The Golf Cart Brigade
Lizzy Long & Friends
Rhonda Vincent & the Rage
There's lots of news about Rhonda Vincent. A month or so ago she asked Josh Williams to rejoin her band, and Josh took the difficult step of giving up his own band and taking a job with Rhonda as a featured side man. It's a good deal all around. Rhonda gains sideman who's one of the best male voices in bluegrass and also a superlative guitar player. Josh gets a level of job security he didn't enjoy while fronting his own band. Rhonda's band has become more versatile and entertaining with each of the changes she's made over the past few years. Her son-in-law to be, Brent Burke, is one of the fine young Dobro players, sporting a recent degree in bluegrass music from ETSU as well as a distinctive sound which works in a range of solo opportunities while helping fill out an already full sound. Hunter Berry has joined the family while being a mainstay of the band for eleven years. Aaron McDaris on banjo is quietly excellent. Mickey Harris continues with his fine bass play and harmony singing. Vincent's repertoire is so deep her shows never become repetitive. A certain bird made a surprise appearance to once again attempt to disrupt Josh's singing.

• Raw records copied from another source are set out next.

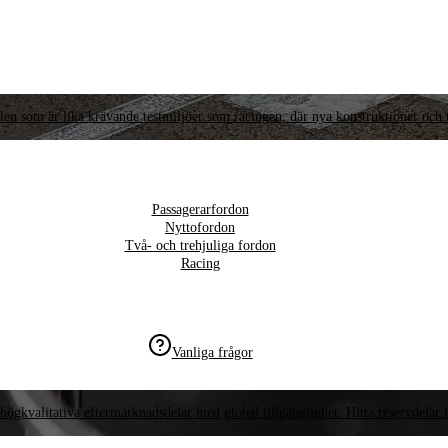
llen som är lika krävande testmiljöer som racingen, där nya konstruktioner och t
Passagerarfordon
Nyttofordon
Två- och trehjuliga fordon
Racing
Vanliga frågor
högkvalitativa eftermarknadsdelar med global tillgänglighet. Hitta reservdelar f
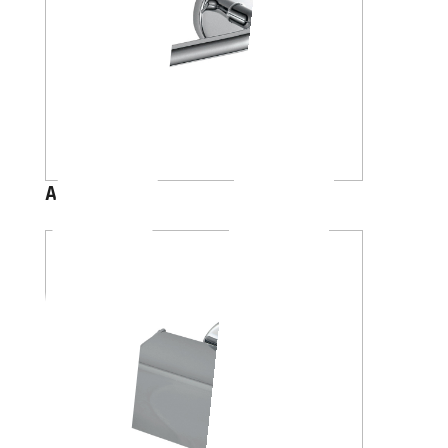
A23250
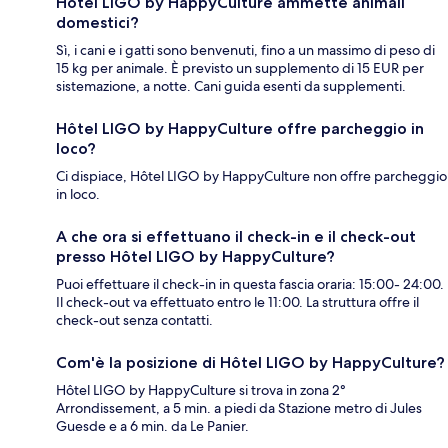
Hôtel LIGO by HappyCulture ammette animali
domestici?
Sì, i cani e i gatti sono benvenuti, fino a un massimo di peso di
15 kg per animale. È previsto un supplemento di 15 EUR per
sistemazione, a notte. Cani guida esenti da supplementi.
Hôtel LIGO by HappyCulture offre parcheggio in
loco?
Ci dispiace, Hôtel LIGO by HappyCulture non offre parcheggio
in loco.
A che ora si effettuano il check-in e il check-out
presso Hôtel LIGO by HappyCulture?
Puoi effettuare il check-in in questa fascia oraria: 15:00- 24:00.
Il check-out va effettuato entro le 11:00. La struttura offre il
check-out senza contatti.
Com'è la posizione di Hôtel LIGO by HappyCulture?
Hôtel LIGO by HappyCulture si trova in zona 2°
Arrondissement, a 5 min. a piedi da Stazione metro di Jules
Guesde e a 6 min. da Le Panier.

I Knew Lizzy Was Behind This
Josh and Friend
Raffle For the Boys
In the end, the Palatka Bluegrass Festival is a fund raiser to support the Rodeheaver Boys Ranch which so ably hosts it. Fifty boys, from age six or seven into their teens, live and are cared for on the ranch at any one time. They live in family-style homes and attend the local public schools. They work on the ranch, study, and learn, play and pray. It's a wholesome environment presided over by loving and caring people. The ranch has developed the camping area into a comfortable place to camp, the porta-potties are always kept clean and pumped out, there's a new toilet facilty near the camping area. The ranch has continually updated its facility as the festival has grown. This year's crowd appeared to be the largest ever. There's another one held in October which deserves support, too.
Carlton Spence with Development Director Jeff King
Gene Watson & the Farewell Party Band
Country singer Gene Watson closed out the weekend with a ninety minute set during which he sang many of his hits from a generation ago and a couple of very effective duets with Rhonda Vincent, with whom he's also recorded. His show was warmly received by the packed out house.
Rhonda Vincent & Gene Watson
Adams and Anderson festivals have become the gold standard for commercial bluegrass festivals. The lineups are carefully and thoughtfully developed and they are very well attended. Sound provided by John Holder's Blue Ridge Sound is wonderful. It's clear, resonates well, not too loud, and always presents each band as it should be heard. The site holds a large crowd comfortably, although some seats have limited visibility. The provision of two jumbo-trons help alleviate this problem. Ranch concessions and vendor offerings are varied and tasty. This year's festival appeared to be the best attended yet. We've already renewed our reservations for next year and suggest you put the Palatka Bluegrass Festival on your schedule.